Selective association of neurogranin gene expression with amyloid and tau pathology in the parahippocampal gyrus in Alzheimer’s disease Human neuropathology/topography of pathology

• Published in: Alzheimer's & dementia Vol. 16; no. S2
• Main Authors: Sun, Xiaoyan, Wang, Qian, Blennow, Kaj, Zetterberg, Henrik, McCathy, Micheline, Loewenstein, David A., Yue, Zhenyu, Zhang, Bin
• Format: Journal Article
• Language: English
• Published: 01.12.2020
• ISSN: 1552-5260; 1552-5279
• DOI: 10.1002/alz.041053

Abstract Background Brain region‐specific neuronal and synaptic damage is associated with clinical symptomatology and pathogenesis of Alzheimer’s disease (AD). The mechanism underlying such regional vulnerability in AD remains elusive.
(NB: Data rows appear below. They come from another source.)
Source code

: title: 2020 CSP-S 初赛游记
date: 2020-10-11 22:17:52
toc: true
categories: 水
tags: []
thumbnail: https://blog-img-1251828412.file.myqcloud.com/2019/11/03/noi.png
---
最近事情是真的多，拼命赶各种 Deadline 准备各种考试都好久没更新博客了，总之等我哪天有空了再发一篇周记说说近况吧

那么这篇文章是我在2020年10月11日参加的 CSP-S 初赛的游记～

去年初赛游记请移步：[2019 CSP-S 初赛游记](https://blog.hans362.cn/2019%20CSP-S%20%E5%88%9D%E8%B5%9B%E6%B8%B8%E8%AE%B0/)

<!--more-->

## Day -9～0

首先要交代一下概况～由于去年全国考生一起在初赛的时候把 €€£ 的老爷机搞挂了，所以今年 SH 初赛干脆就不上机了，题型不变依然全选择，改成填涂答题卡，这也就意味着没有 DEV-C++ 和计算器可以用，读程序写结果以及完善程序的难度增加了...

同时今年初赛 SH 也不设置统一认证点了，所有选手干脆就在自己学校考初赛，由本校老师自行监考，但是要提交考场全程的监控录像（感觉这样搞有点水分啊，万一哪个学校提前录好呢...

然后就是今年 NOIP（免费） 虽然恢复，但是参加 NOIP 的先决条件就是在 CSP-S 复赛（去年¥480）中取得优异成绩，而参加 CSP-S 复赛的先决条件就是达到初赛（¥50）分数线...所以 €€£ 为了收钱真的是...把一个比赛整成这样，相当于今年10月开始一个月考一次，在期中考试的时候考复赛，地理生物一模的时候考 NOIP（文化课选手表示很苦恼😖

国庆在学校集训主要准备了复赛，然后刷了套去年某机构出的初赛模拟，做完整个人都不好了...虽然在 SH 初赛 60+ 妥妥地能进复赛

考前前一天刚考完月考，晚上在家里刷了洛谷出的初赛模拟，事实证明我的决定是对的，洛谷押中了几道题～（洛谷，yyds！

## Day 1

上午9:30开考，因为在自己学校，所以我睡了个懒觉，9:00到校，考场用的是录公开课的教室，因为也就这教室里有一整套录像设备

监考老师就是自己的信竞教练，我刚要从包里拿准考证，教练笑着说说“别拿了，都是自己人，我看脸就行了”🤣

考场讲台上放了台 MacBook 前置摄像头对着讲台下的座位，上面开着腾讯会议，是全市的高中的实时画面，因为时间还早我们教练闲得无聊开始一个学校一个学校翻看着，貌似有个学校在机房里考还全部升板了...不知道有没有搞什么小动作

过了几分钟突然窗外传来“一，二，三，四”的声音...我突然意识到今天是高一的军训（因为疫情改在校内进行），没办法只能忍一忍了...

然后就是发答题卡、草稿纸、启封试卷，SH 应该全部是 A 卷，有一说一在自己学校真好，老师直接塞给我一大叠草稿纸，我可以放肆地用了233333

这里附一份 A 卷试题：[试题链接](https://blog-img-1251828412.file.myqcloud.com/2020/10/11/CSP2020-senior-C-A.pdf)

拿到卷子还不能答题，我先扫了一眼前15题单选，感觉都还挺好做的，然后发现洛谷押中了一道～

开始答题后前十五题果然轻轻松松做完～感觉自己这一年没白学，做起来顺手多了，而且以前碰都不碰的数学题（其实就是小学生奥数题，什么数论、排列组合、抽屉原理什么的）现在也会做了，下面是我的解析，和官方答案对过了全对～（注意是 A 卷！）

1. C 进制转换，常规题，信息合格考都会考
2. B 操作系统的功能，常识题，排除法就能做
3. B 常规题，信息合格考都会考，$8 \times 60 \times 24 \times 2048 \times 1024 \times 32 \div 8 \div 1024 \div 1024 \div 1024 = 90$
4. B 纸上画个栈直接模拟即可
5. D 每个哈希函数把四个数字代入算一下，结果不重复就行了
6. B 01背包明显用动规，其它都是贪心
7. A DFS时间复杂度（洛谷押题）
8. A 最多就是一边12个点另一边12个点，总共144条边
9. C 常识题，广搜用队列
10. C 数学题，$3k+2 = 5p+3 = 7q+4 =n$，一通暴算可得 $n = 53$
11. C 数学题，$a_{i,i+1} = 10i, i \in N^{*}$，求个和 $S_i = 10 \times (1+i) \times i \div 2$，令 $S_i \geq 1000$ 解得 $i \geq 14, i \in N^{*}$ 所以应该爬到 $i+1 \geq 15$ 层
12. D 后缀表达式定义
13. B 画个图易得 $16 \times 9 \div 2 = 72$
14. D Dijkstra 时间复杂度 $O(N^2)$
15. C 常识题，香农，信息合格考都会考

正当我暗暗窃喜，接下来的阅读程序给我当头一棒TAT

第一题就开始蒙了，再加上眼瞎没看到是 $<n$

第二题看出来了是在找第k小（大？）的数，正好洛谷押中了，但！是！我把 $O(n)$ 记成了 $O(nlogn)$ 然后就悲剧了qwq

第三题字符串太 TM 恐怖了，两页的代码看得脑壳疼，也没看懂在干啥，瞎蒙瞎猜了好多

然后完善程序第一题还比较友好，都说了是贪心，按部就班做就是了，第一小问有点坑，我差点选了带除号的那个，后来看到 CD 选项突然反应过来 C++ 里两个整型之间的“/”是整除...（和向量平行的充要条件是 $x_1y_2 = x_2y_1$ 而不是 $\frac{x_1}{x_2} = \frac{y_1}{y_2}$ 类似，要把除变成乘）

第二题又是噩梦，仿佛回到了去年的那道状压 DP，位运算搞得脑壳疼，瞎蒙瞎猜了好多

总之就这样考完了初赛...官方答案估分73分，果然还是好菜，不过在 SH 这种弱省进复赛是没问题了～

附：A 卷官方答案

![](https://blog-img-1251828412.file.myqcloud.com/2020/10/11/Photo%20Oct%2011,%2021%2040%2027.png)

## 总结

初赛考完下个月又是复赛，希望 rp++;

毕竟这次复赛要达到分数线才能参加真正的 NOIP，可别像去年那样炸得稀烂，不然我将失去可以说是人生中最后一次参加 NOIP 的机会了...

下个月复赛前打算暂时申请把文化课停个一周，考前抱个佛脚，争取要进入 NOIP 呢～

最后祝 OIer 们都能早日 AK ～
Method Public access datasets from the Mount Sinai NIH NeuroBioBank (MSBB), The Religious order Study and the Memory and Aging Project(ROSMAP) and the Harvard Brain Tissue Resource Center (HBTRC) were used in this study. Using a large‐scale transcriptomic dataset from the prefrontal cortex (BA 10, 261 samples), the superior temporal gyrus (BA 22, 240 samples), the parahippocampal gyrus (BA 36, 215 samples) and the pars opercularis (BA 44, 222 samples) of MBSS post‐mortem brains of AD and normal control subjects, we studied the association of the post‐synaptic protein neurogranin ( NRGN ) gene expression with amyloid and tau pathology (plaque and tangle counts), clinical dementia scale (CDR), and pathological diagnosis of AD. Integrative gene network analysis was conducted by using a combination of the datasets from three brain banks. Result We show that NRGN gene expression in post‐mortem brain is associated with the certainty of pathological diagnosis of AD, and negatively associated with amyloid and tau pathology only in parahippocampal gyrus among the four brain regions examined. NRGN gene expression in parahippocampal gyrus is also negatively associated with CDR scores. Integrative gene network analysis reveals that the positively correlated genes with NRGN in AD are associated with synaptic transmission and cation channel pathways. Conclusion Our results suggest that synaptic damage in selective brain regions contributes to the clinical phenotype in AD. Understanding of synaptic functional pathways associated with synaptic damage may provide another avenue to prioritize targets for AD.